Last time I looked the cost was between £50 and £100 a month depending on what sort of cover you wanted, so if such a scheme were to be set up in the UK I think it ought to have some way of subsiding people on low pay who otherwise wouldn’t be able to afford it.
George
Nobody has ever responded to me on this subject when I have asked , how do you get onto a working group? I have experience and knowledge of this area of policy and would have liked to contribute it and would like to in future?!
I respect the staunch criticism of the current awful system , George , and other colleagues make.It needs far more than tinkering, it needs radical reform . The irony of DWP staffed so called job centre advisers, and though some are good , many are terrible, people with few skills often, and fewer reasons to be in the job sometimes, having a job, that involves telling others they must find a job , and punishing them if they do not do as they are told by the self same obviously unsuitable , at times , staff, is hilarious and outrageous !

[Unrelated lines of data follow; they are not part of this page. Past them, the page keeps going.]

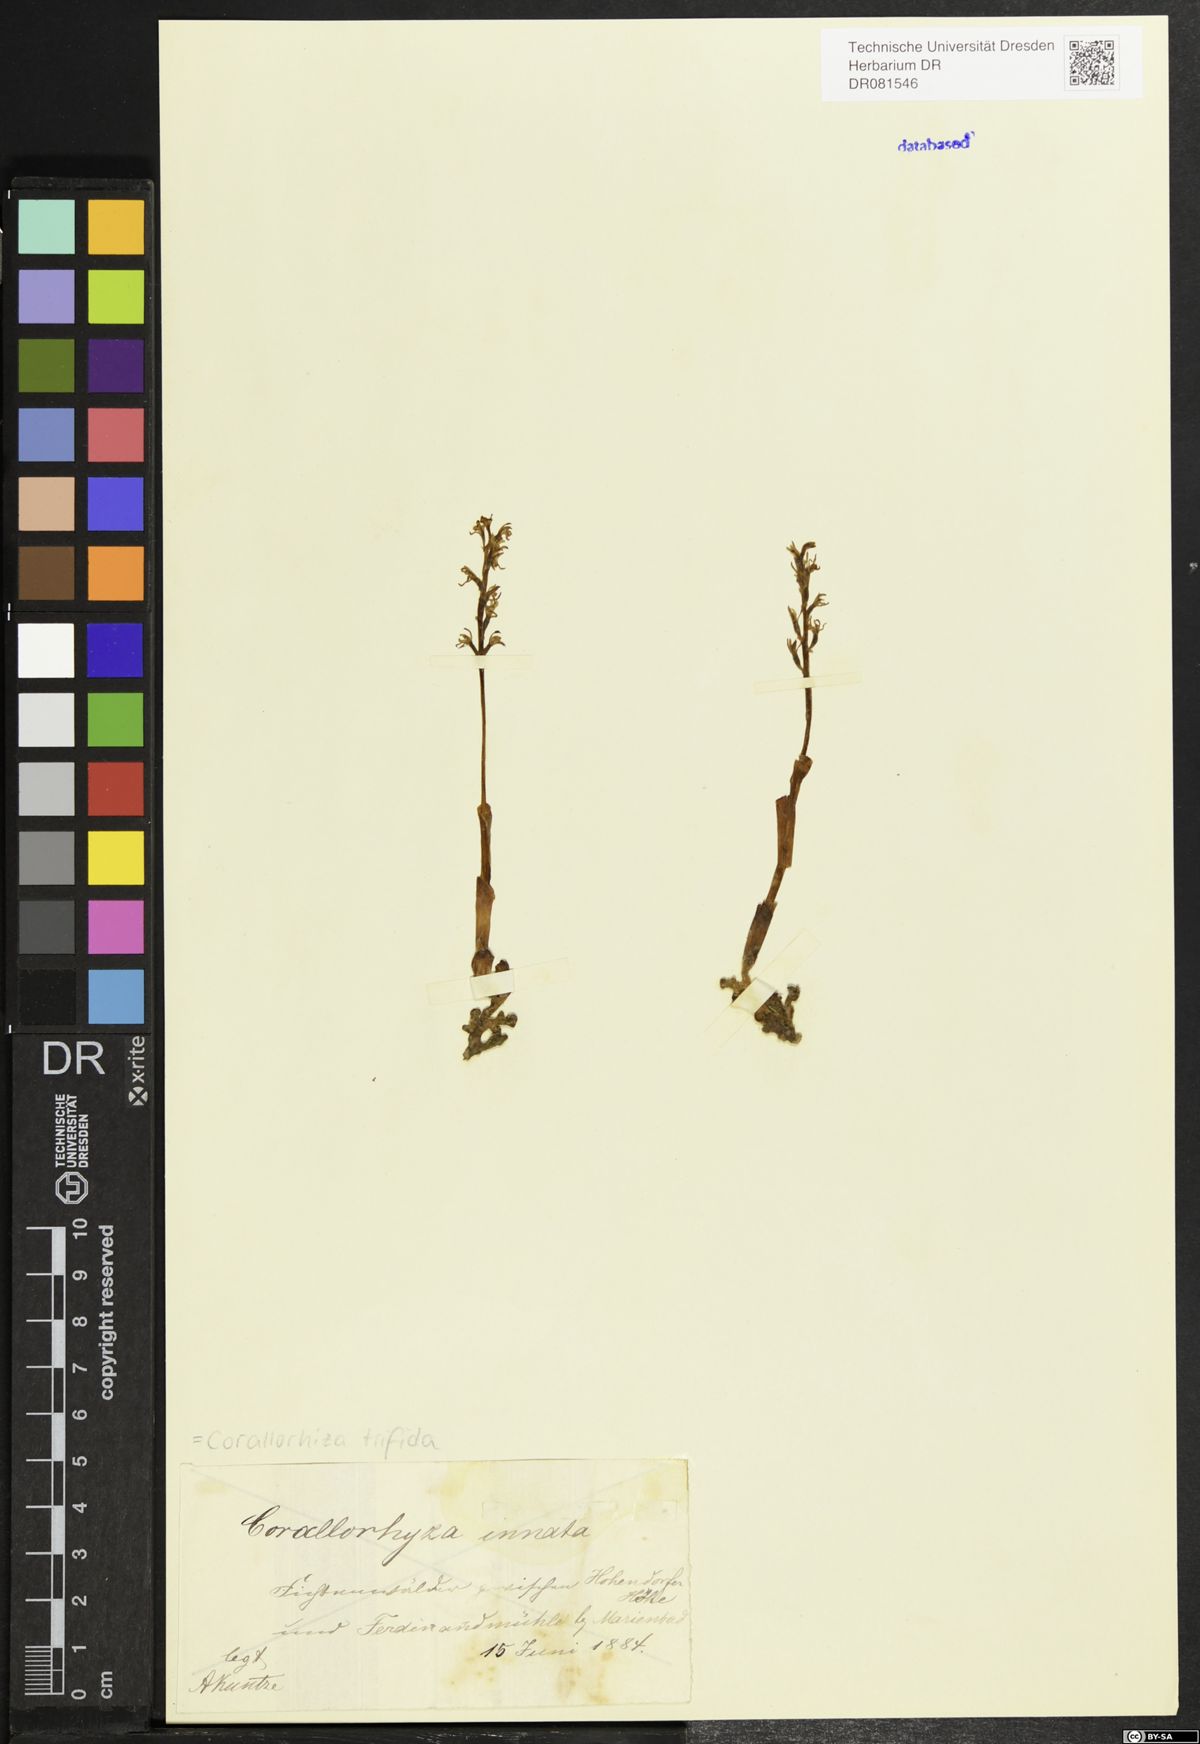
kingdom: Plantae
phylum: Tracheophyta
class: Liliopsida
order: Asparagales
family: Orchidaceae
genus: Corallorhiza
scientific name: Corallorhiza trifida
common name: Yellow coralroot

George Potter posted “when the working group (which I was a member of) surveyed party members 56% of them backed Basic Income or Negative Income Tax. Only 24% backed the approach which the policy paper has adopted” on 24th August. It therefore seems strange to me that neither a Basic Income nor Negative Income Tax has been included as an option even if the working group was against it. I do remember in the past working groups presenting options in their papers and in their motions to conference.
@Another Mark
‘“there needs to be some stick as well as carrot.”
No, there doesn’t. That attitude treats people like naughty children who have to be watched over all the time, makes them resentful and anxious and pushes them into performing meaningless activities just so that it looks like they’re doing something.’
I think you’d have a lot of trouble convincing Daily Fail readers that there are not some people milking the system – there do need to be sanctions but the issue is how and when they are appled. I agree with you about the ‘meaningless activities’ – the current system concentrating on number of job applications made and apparently ignoring quality of applications seems useless as far as getting people into sustainable employment is concerned.
‘In addition, the introduction of conditionality to unemployment benefits has had a disastrous effect on the creative industries. People such as musicians and actors, who in the past used a period of being on the dole to develop their talents, now have to spend their time jumping through the DWP’s hoops, unless they’re rich enough already not to need to claim. The person who might have been the next David Bowie is probably stacking shelves on a workfare scheme somewhere.’
Perhaps those who have made a pile in any of the creative industries might reasonably be expected to contribute financial support for potential creative talent – and I suspect that DWP shenanigans are far from the whole story. There will be other obstacles such as fewer venues offering opportunities to musicians to play live etc.